Found new dashboard test flakes for:

#!watchflakes
post <- builder ~ `android` && `systemstack called from unexpected goroutine`
2022-08-22 14:48 android-arm64-corellium go@6bdca820 runtime (log) fatal: systemstack called from unexpected goroutine
2022-08-25 19:17 android-arm64-corellium go@f64f12f0 runtime (log) fatal: systemstack called from unexpected goroutine
2022-09-27 18:26 android-arm64-corellium go@17078f58 runtime (log) fatal: systemstack called from unexpected goroutine

— watchflakes

gopherbot commented 2 years ago

Found new dashboard test flakes for:

#!watchflakes
post <- builder ~ `android` && `systemstack called from unexpected goroutine`
2022-10-06 02:38 android-arm64-corellium go@2e054128 runtime (log) fatal: systemstack called from unexpected goroutine

— watchflakes

cherrymui commented 1 year ago

Seems no new failure for some time.

bcmills commented 1 year ago

Note that the rate of testing is much lower now because of the freeze. (6 months is a good window size for checking failure rates.)
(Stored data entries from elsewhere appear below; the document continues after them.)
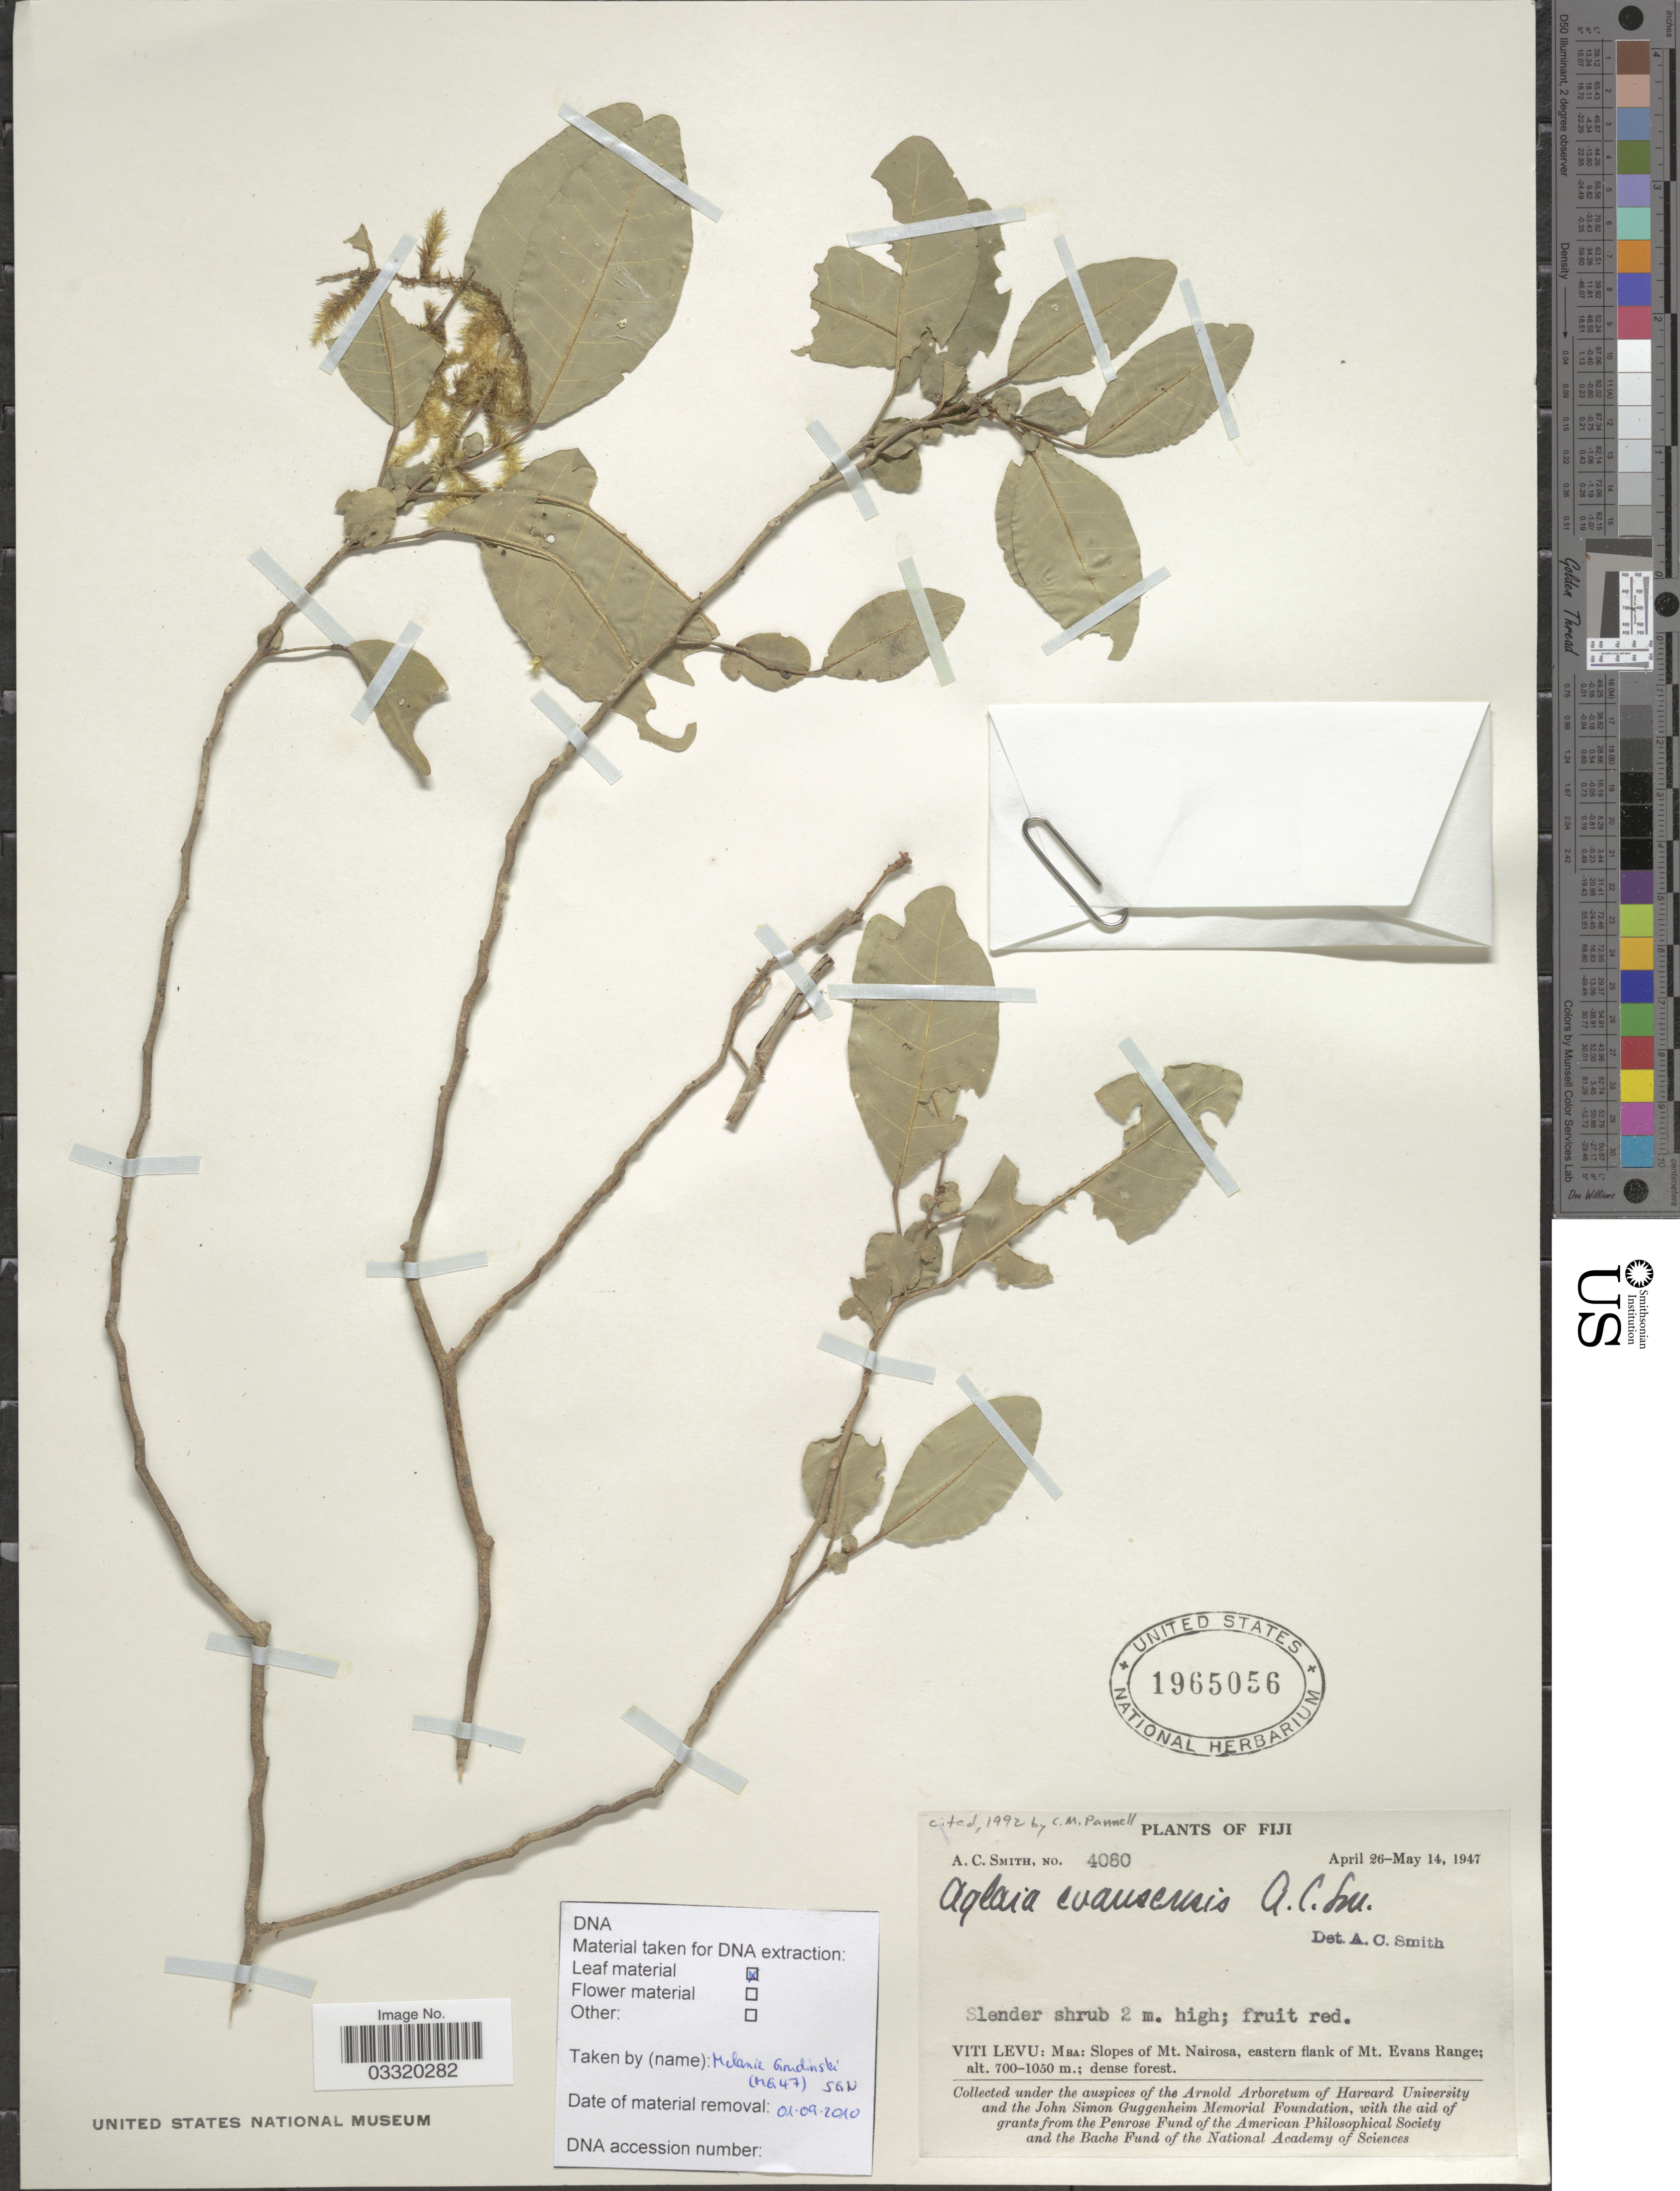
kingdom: Plantae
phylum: Tracheophyta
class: Magnoliopsida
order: Sapindales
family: Meliaceae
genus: Aglaia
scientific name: Aglaia evansensis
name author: A.C. Sm.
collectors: A. C. Smith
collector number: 4080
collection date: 1947-04-26/1947-05-14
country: Fiji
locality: Viti Levu: Mba: Slopes of Mt. Nairosa, eastern flank of Mt. Evans Range.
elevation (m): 700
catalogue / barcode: US 1965056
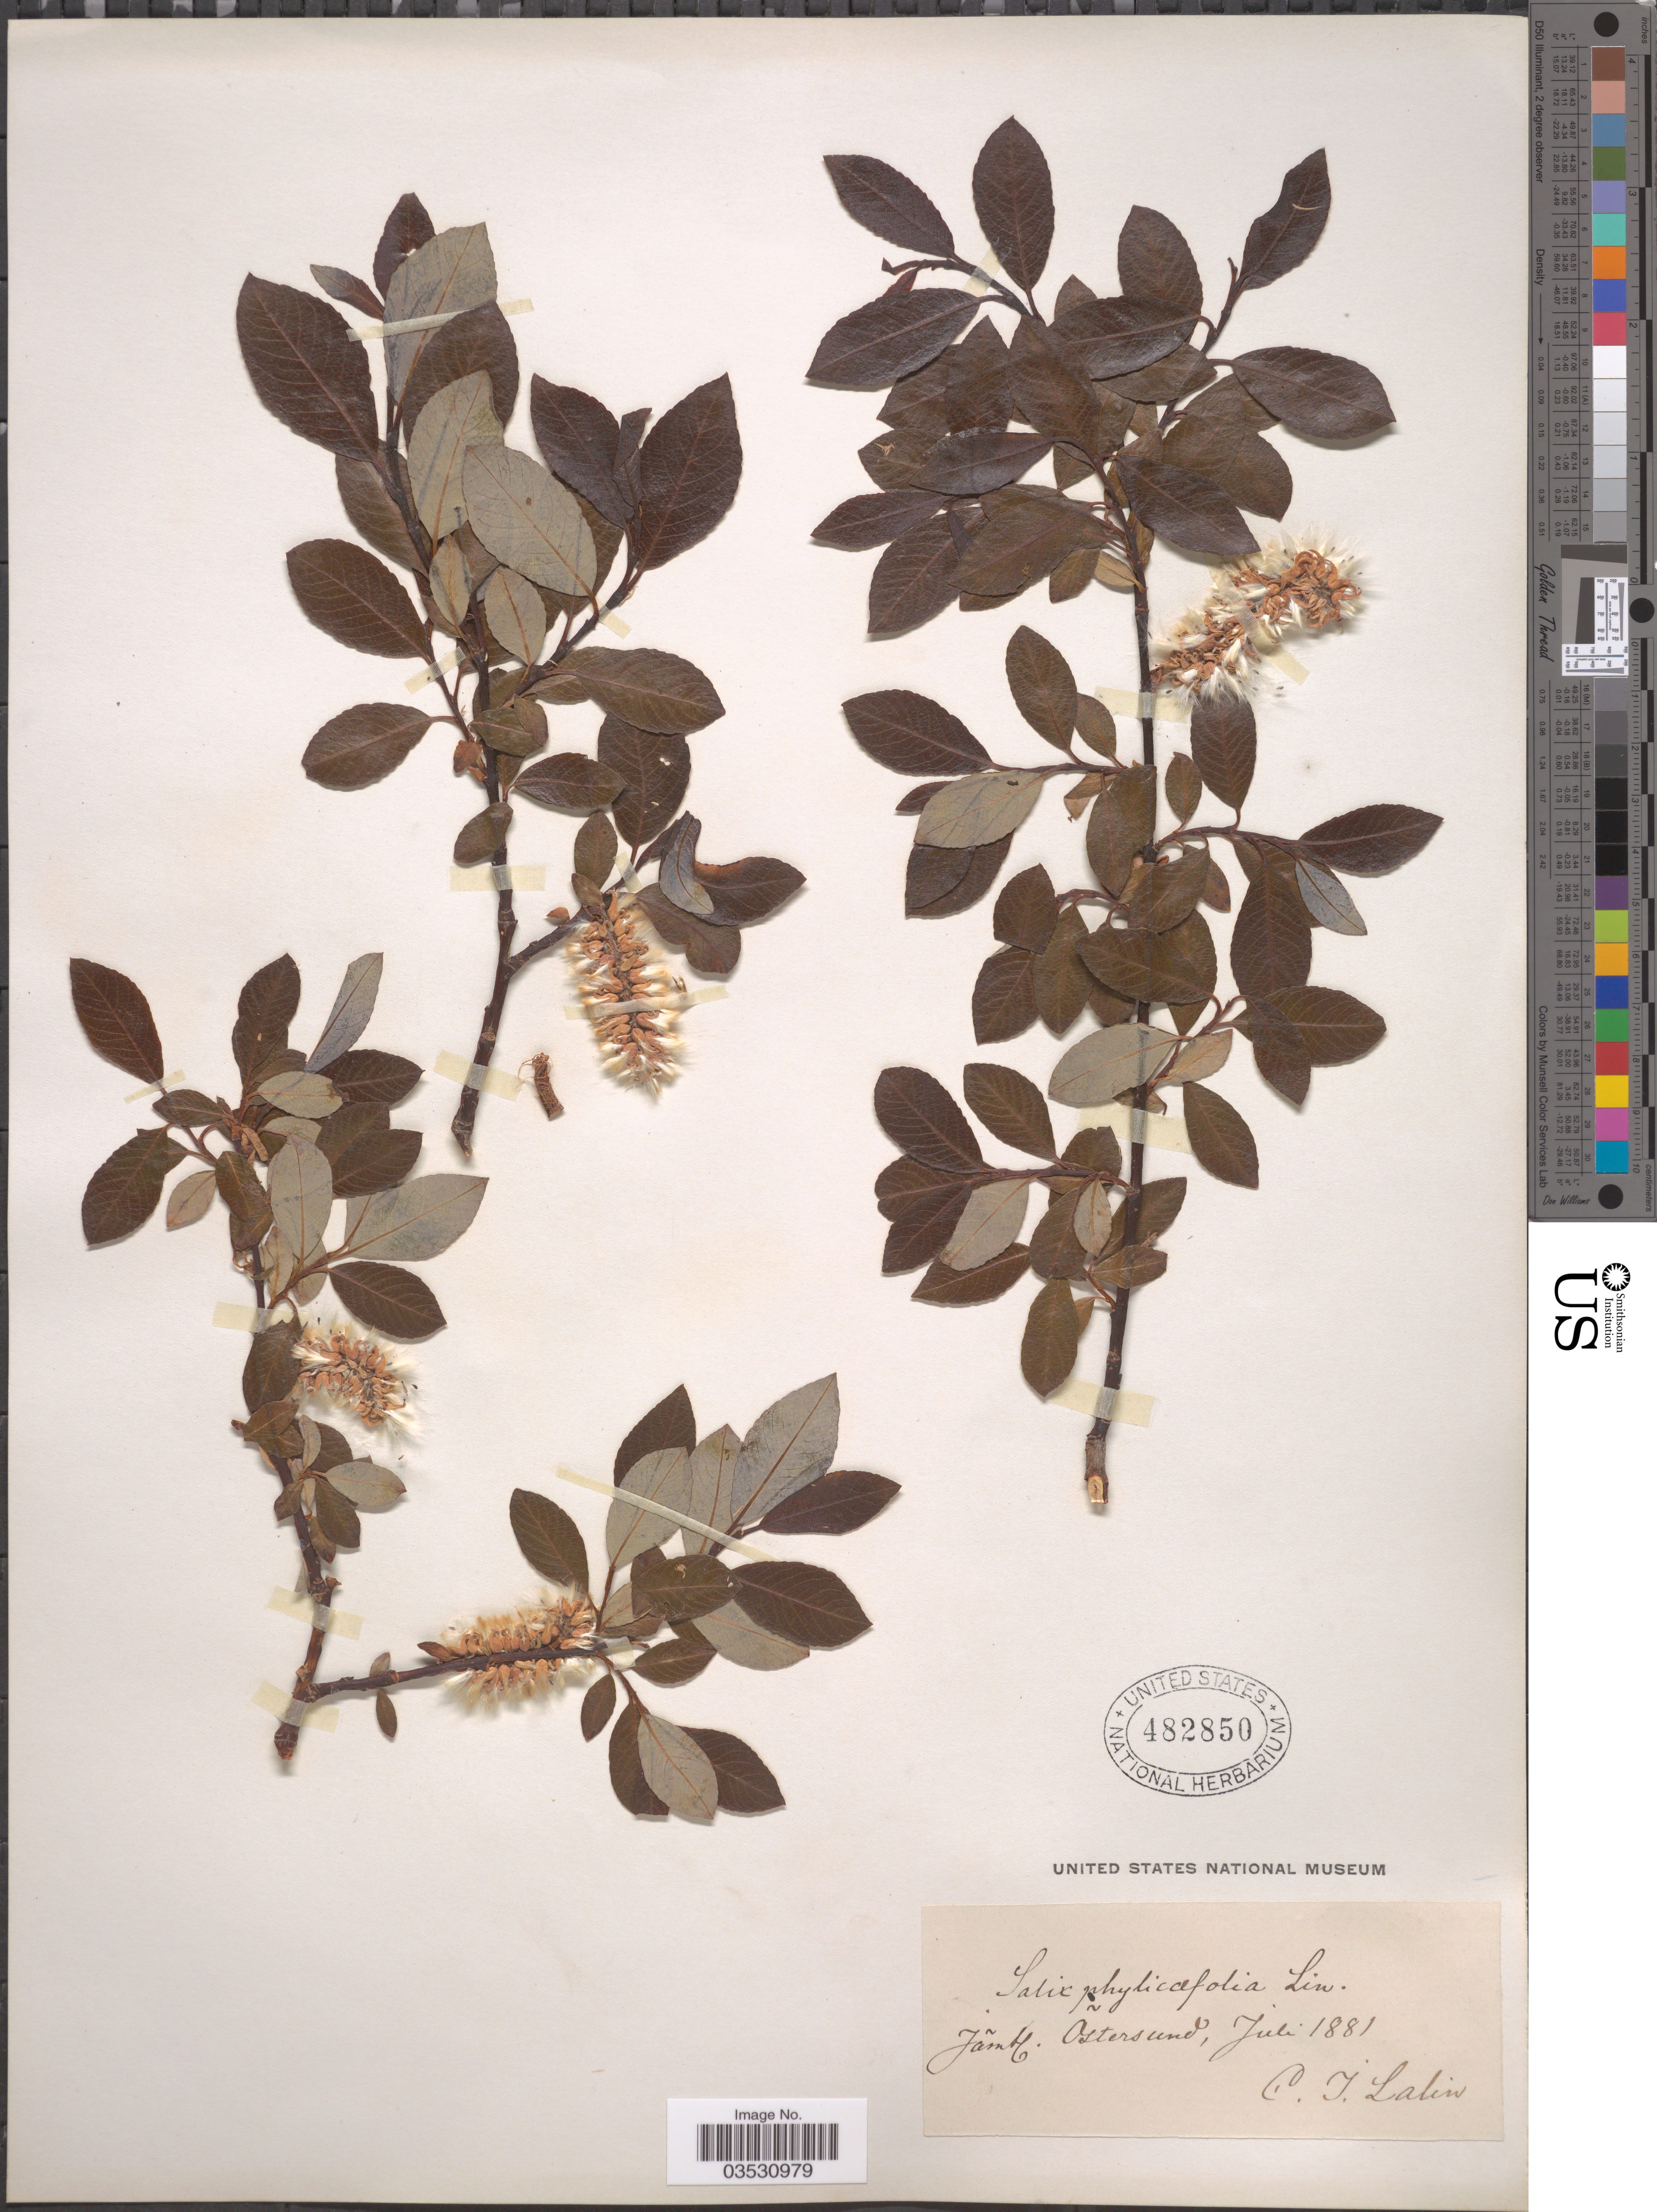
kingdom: Plantae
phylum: Tracheophyta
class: Magnoliopsida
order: Malpighiales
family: Salicaceae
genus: Salix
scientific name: Salix phylicifolia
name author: L.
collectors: C. Lalin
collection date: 1881-07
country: Sweden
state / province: Jämtland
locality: Jãmtl. Õstersund.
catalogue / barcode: US 482850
bcmills commented 1 year ago

Still none after the tree reopened. Maybe fixed?

gopherbot commented 1 year ago

Change https://go.dev/cl/465156 mentions this issue: dashboard: unmark known-issues with low failure rates

gopherbot commented 1 year ago

Timed out in state WaitingForInfo. Closing.

(I am just a bot, though. Please speak up if this is a mistake or you have the requested information.)